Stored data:
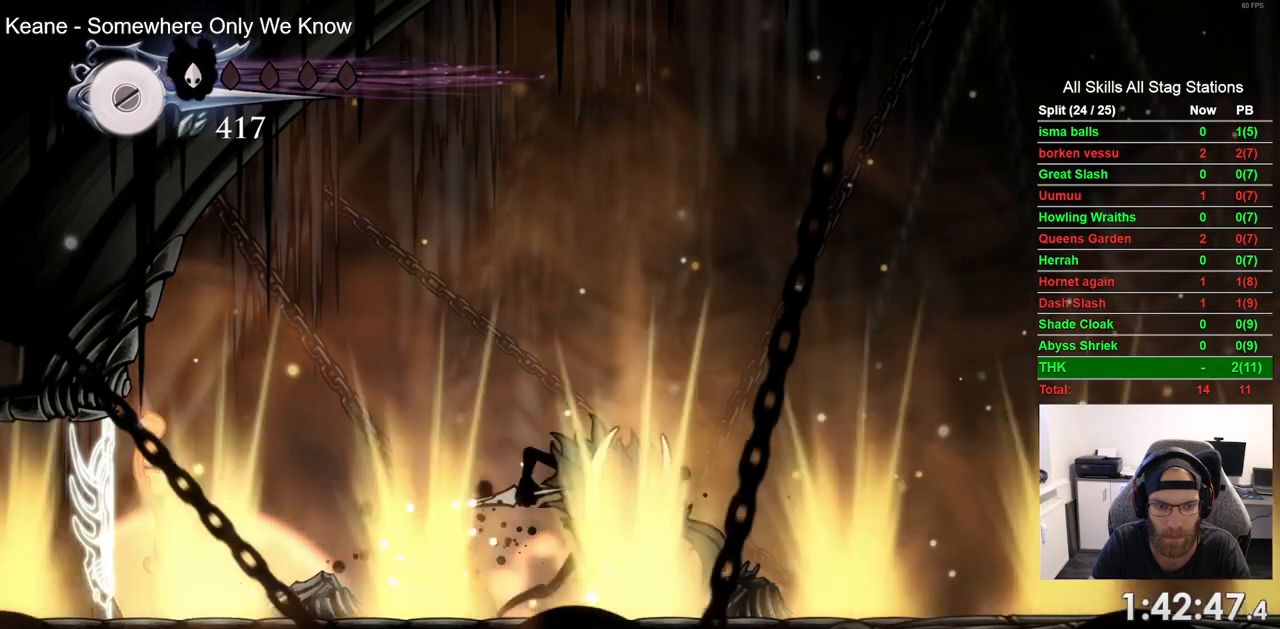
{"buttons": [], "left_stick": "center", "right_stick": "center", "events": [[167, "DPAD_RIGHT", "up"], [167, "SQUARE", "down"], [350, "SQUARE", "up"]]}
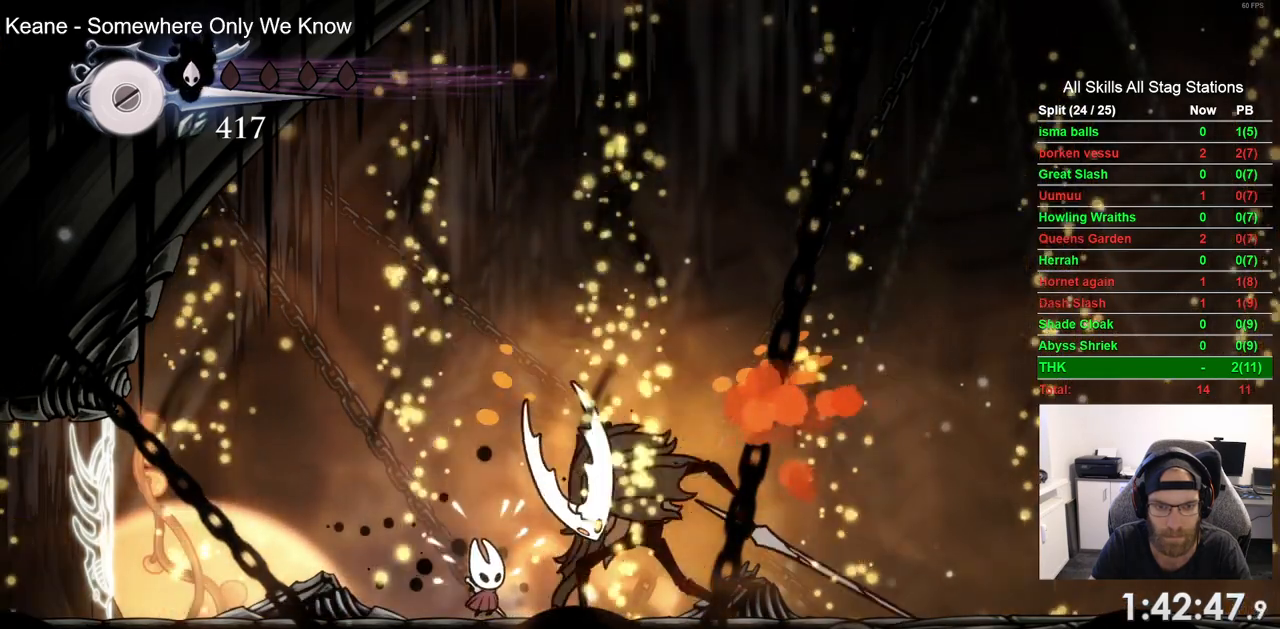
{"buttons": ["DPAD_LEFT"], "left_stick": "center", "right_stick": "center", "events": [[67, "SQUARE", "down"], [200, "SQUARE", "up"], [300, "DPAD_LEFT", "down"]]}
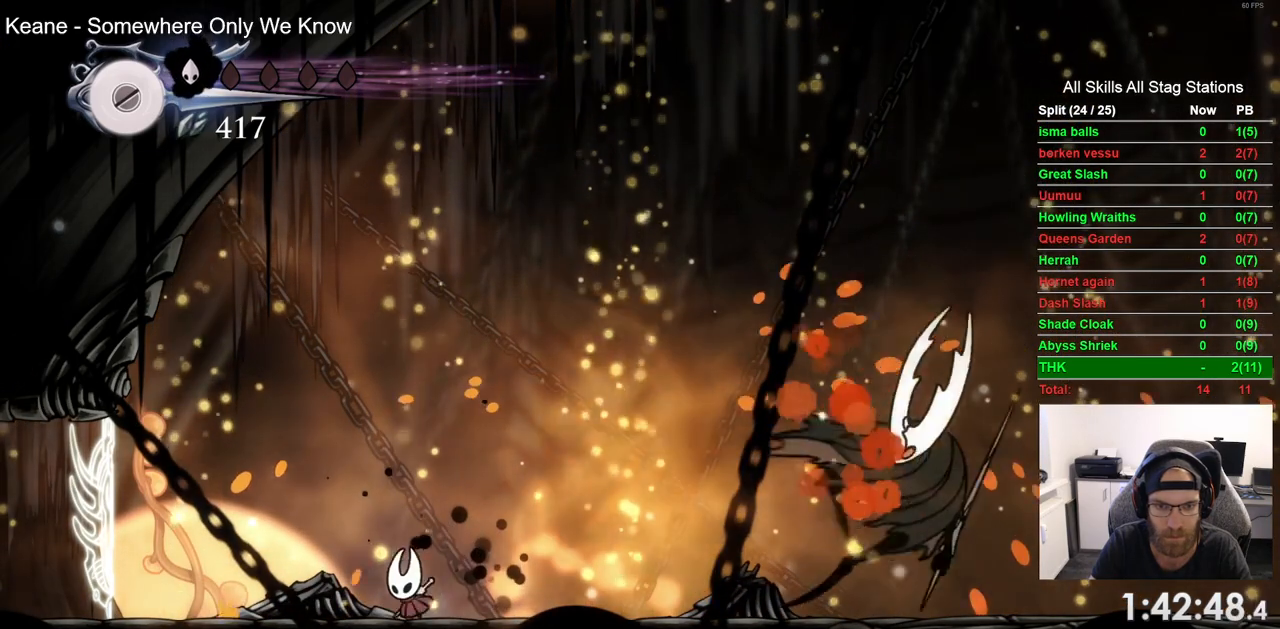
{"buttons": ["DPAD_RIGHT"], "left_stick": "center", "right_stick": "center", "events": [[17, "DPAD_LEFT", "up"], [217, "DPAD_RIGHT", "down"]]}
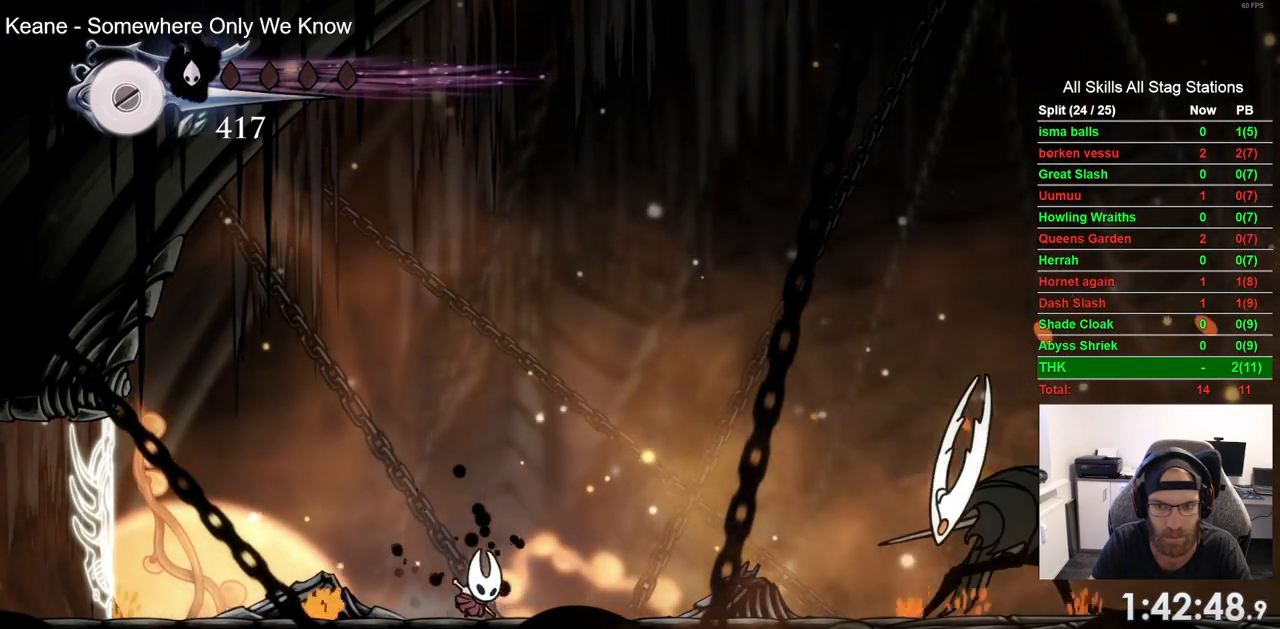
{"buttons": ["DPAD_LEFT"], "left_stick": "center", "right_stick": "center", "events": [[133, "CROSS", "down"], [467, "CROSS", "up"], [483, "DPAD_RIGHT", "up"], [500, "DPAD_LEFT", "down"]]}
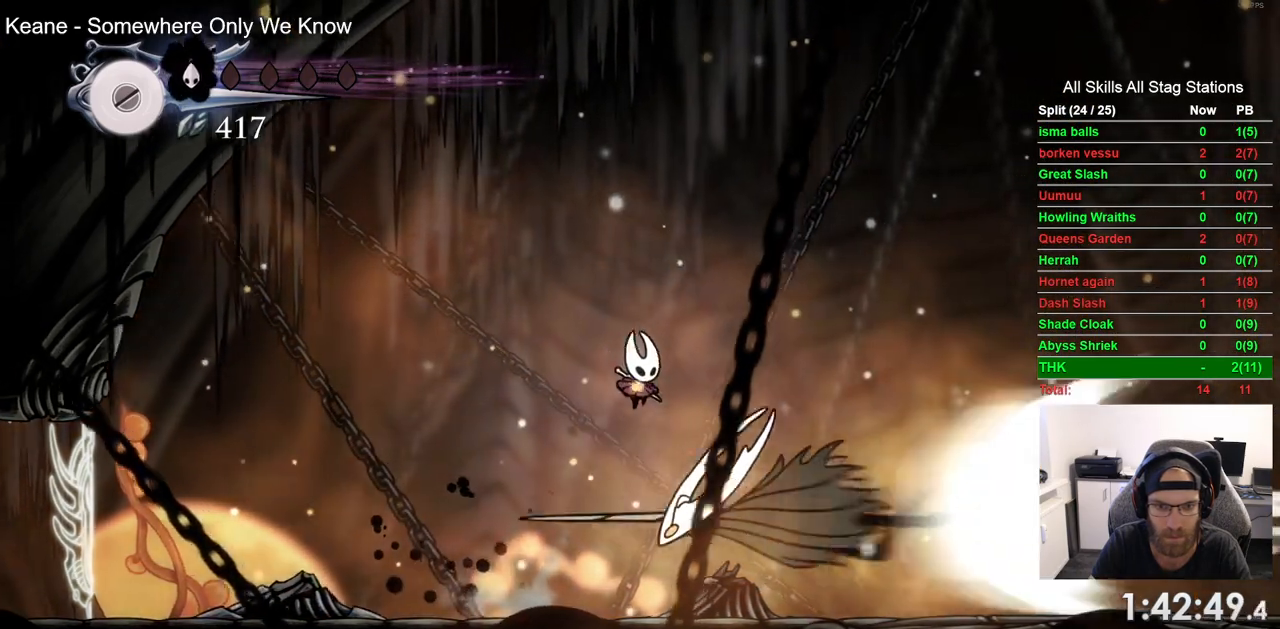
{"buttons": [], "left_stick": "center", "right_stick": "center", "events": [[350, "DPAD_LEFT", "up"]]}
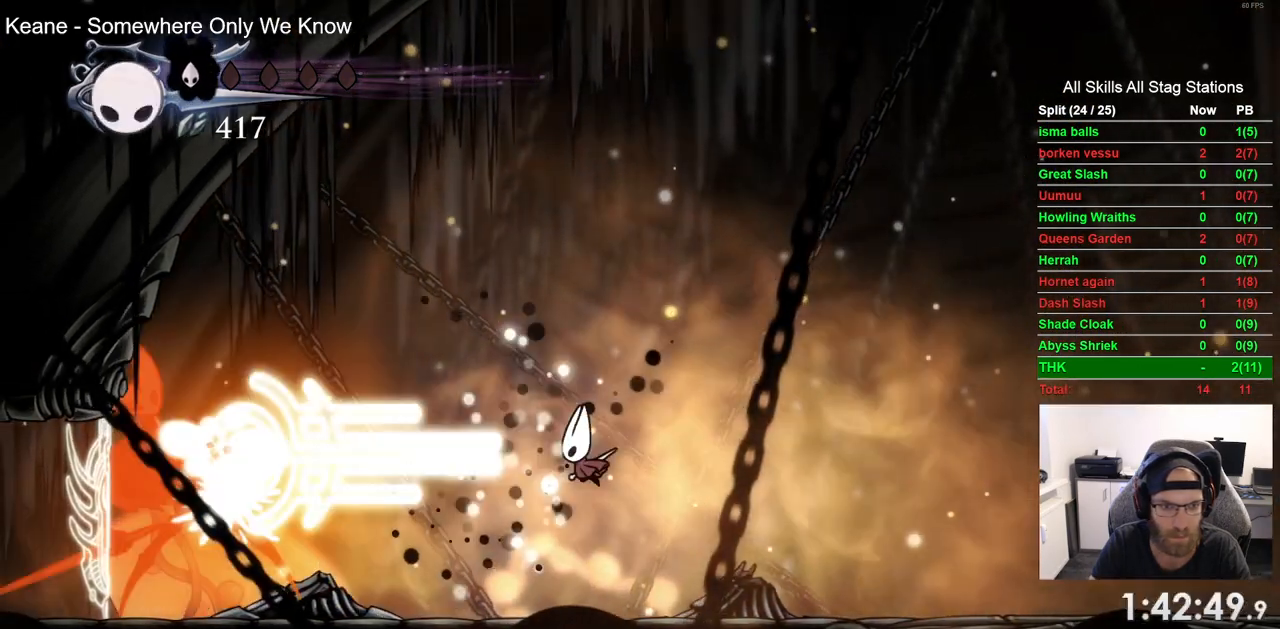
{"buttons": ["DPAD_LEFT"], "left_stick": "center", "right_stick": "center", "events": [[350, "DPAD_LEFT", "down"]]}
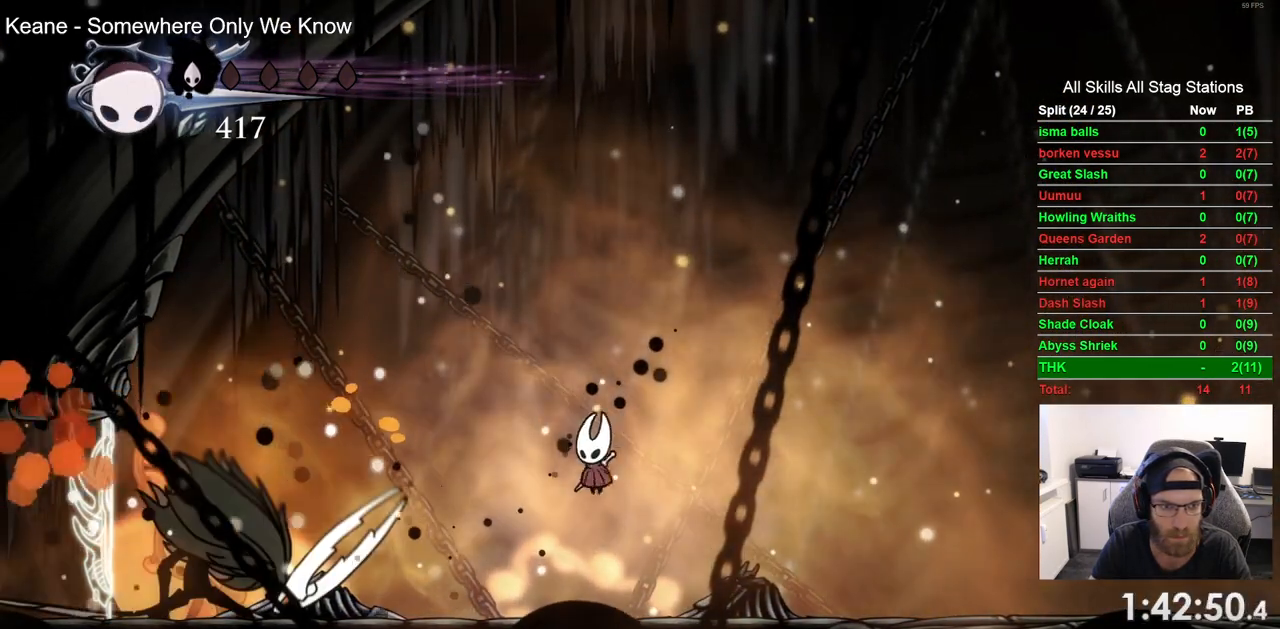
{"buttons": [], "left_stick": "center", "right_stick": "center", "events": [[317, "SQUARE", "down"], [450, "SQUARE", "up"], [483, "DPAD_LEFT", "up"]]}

■ Task to complete ■
Retype each entry exactly. No pictures.

■ Exercise output ■
{"buttons": [], "left_stick": "center", "right_stick": "center", "events": [[167, "DPAD_RIGHT", "up"], [167, "SQUARE", "down"], [350, "SQUARE", "up"]]}
{"buttons": ["DPAD_LEFT"], "left_stick": "center", "right_stick": "center", "events": [[67, "SQUARE", "down"], [200, "SQUARE", "up"], [300, "DPAD_LEFT", "down"]]}
{"buttons": ["DPAD_RIGHT"], "left_stick": "center", "right_stick": "center", "events": [[17, "DPAD_LEFT", "up"], [217, "DPAD_RIGHT", "down"]]}
{"buttons": ["DPAD_LEFT"], "left_stick": "center", "right_stick": "center", "events": [[133, "CROSS", "down"], [467, "CROSS", "up"], [483, "DPAD_RIGHT", "up"], [500, "DPAD_LEFT", "down"]]}
{"buttons": [], "left_stick": "center", "right_stick": "center", "events": [[350, "DPAD_LEFT", "up"]]}
{"buttons": ["DPAD_LEFT"], "left_stick": "center", "right_stick": "center", "events": [[350, "DPAD_LEFT", "down"]]}
{"buttons": [], "left_stick": "center", "right_stick": "center", "events": [[317, "SQUARE", "down"], [450, "SQUARE", "up"], [483, "DPAD_LEFT", "up"]]}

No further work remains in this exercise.